Once there, he gave me a towel with which to dry off. I rubbed my hair with it and sank into the chair opposite him. My body felt like it was made of lead, though as I’d told him, the cuts I’d sustained when jumping through Morrison’s window had healed completely.

“She’s an amazing woman,” Endicott remarked as he regarded me from over steepled fingers. “My brother and I used to keep a tally of all the demons that the freedom fighters killed. Gruesome, yes, but psychologically uplifting during a dark time. We both imagined that we were fighting alongside them, doing our parts, though of course in reality we had no way to contribute.”

“Did you imagine being locked in a hospital and drugged until you no longer understood the word ‘fight?’” I asked bitterly.

He didn’t flinch from my ferocity. If anything, he deflated. “No. What followed the war was…controversial.”

“The government still denies it!”

“Yes.” He sighed. “It was a travesty. And now here we are.” He reached up and loosened the knot in his tie. “Unfortunately, in her current condition, Elise’s magic has become dangerous all over again.”

“I’ll get you the money for the suppressant, Director. I will.”

“I believe you’ll try.” He studied me a moment. “I understand your parents’ death merited an honor inheritance…”

“It’s run out,” I admitted, not able to smother a spike of fear at that knowledge. “It was only meant to pay my expenses through school. But I’m going to graduate soon and I’ll be able to get a good job.” The lie came too easily and I questioned why I kept repeating it. Did I think I could make it come true by pure force of will?
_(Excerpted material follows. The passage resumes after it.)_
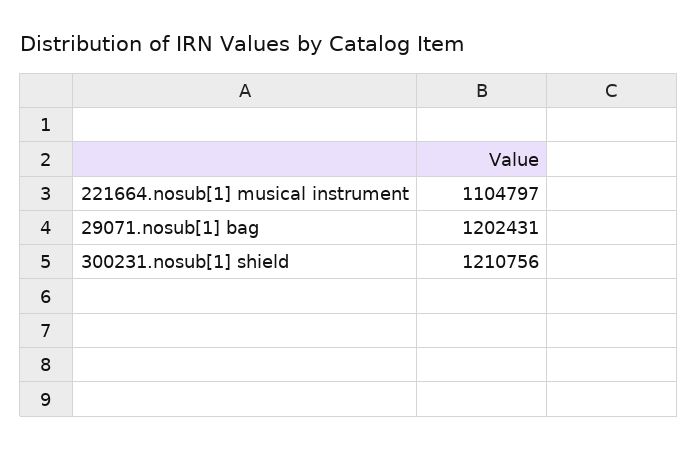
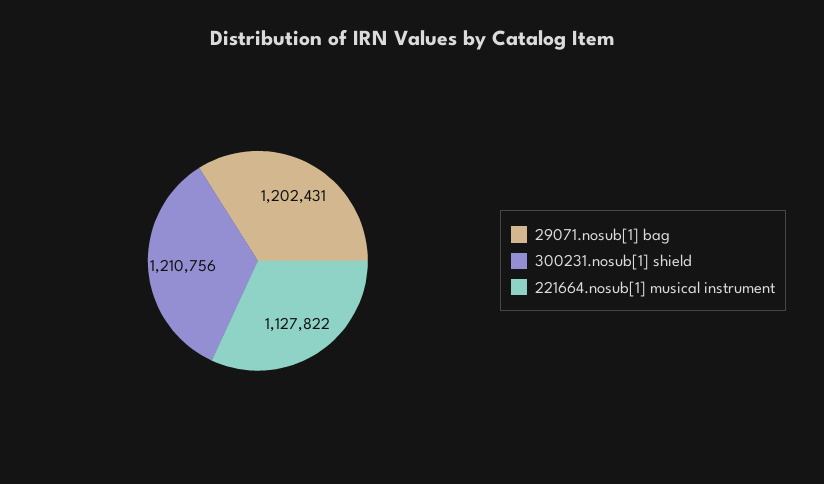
221664.nosub[1] musical instrument: 1104797 -> 1127822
He nodded and turned his head to look at a painting on the wall. It was of a waterfall in a faraway place where the ground was black and jagged and the sky steel gray. It was a stark, lonely image for him. I would have expected a scene with grazing sheep, maybe. I reminded myself that we were all deeper than we appeared, some holding reservoirs of peace and satisfaction, some stuck on a battlefield where the fighting was never-ending.

“We’ll take care of Elise.” He faced me again, his expression stoic. “That’s what we do here. But I have a boss to answer to, and he doesn’t extend credit. Not even to heroes.”

“He won’t have to.”

“Understand this, Arrow: if you don’t find the money I’ll have no choice but to remove her. Or…admit her to the Crossing Program.”

I clutched my hands in my lap. “I’ll get you the money.”

Endicott looked as tired as I felt. The two of us were swimming upstream, dragging my grandmother behind us while trying to keep her afloat.

“You’ve had a difficult life, Arrow.” His voice was full of understanding. It made me angry, and then it made me ashamed for resenting his kindness. “I promise you it won’t always be like this.”

I nodded at the platitude but it did nothing for me. I’d just made my already difficult life a thousand times more so by pulling a meddled gun on my counselor.

“I recently sent my brother to the Crossing,” Endicott said quietly. His gaze sought the waterfall again. “It wasn’t so bad. He didn’t feel a thing.”

“What did you feel?” I asked him.

He stared at the painting and said nothing.